*TASK OBJECTIVE*. Copy out all lines from the entries below in which "document" occurs.

Stored data
=-=-=

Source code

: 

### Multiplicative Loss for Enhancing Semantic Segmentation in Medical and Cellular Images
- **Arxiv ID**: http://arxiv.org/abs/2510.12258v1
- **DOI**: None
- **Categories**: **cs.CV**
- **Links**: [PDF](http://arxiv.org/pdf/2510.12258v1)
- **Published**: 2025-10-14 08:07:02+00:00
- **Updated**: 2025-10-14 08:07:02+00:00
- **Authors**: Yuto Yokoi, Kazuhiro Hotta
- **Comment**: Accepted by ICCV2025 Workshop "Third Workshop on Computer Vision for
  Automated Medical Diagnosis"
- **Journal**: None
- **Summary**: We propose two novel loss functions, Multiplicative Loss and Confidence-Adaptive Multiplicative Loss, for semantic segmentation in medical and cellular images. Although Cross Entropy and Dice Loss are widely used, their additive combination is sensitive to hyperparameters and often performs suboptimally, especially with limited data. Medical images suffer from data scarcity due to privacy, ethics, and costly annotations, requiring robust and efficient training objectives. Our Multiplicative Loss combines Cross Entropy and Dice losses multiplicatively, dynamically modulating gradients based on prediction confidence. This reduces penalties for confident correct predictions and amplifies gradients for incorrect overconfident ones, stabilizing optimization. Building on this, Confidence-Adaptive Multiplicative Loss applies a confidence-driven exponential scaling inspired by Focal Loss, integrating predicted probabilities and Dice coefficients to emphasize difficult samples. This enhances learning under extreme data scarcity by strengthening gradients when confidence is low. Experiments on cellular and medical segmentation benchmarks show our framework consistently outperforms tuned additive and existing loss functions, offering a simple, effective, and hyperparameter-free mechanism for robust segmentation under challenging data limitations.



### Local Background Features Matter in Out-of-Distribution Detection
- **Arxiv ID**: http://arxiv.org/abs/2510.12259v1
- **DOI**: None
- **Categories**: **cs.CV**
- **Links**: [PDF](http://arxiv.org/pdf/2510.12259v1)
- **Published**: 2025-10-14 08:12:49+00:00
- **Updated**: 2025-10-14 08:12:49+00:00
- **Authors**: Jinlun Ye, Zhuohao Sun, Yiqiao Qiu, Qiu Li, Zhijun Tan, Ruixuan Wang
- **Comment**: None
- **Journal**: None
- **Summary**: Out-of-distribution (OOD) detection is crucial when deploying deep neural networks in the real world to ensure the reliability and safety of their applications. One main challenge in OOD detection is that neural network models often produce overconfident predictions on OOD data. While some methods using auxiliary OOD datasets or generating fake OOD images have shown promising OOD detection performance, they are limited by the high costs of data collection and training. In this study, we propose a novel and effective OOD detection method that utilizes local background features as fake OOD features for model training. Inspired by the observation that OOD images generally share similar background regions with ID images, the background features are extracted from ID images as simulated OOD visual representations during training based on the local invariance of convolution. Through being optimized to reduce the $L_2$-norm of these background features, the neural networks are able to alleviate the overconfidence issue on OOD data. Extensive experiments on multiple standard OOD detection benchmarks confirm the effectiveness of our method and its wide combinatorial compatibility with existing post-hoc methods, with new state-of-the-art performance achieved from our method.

=-=-=

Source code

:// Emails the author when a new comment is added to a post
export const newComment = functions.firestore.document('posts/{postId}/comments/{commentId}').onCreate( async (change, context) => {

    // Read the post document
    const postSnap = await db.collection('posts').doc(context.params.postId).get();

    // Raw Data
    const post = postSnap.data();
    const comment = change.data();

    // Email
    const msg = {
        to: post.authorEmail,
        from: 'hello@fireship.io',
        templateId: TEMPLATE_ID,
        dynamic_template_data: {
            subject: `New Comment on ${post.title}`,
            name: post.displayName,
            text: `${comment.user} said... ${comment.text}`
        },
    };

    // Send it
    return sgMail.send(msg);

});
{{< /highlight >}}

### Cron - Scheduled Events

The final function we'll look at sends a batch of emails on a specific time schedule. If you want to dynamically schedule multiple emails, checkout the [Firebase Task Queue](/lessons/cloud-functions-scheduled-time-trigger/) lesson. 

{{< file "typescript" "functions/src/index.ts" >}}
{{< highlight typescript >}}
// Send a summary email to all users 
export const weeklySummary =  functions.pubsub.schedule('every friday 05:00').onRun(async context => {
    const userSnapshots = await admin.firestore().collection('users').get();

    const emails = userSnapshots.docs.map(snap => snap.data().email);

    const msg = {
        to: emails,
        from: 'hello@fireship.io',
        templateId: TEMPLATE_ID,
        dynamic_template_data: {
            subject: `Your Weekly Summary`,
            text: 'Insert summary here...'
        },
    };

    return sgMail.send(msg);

=-=-=

*TASK OUTPUT*.
export const newComment = functions.firestore.document('posts/{postId}/comments/{commentId}').onCreate( async (change, context) => {
    // Read the post document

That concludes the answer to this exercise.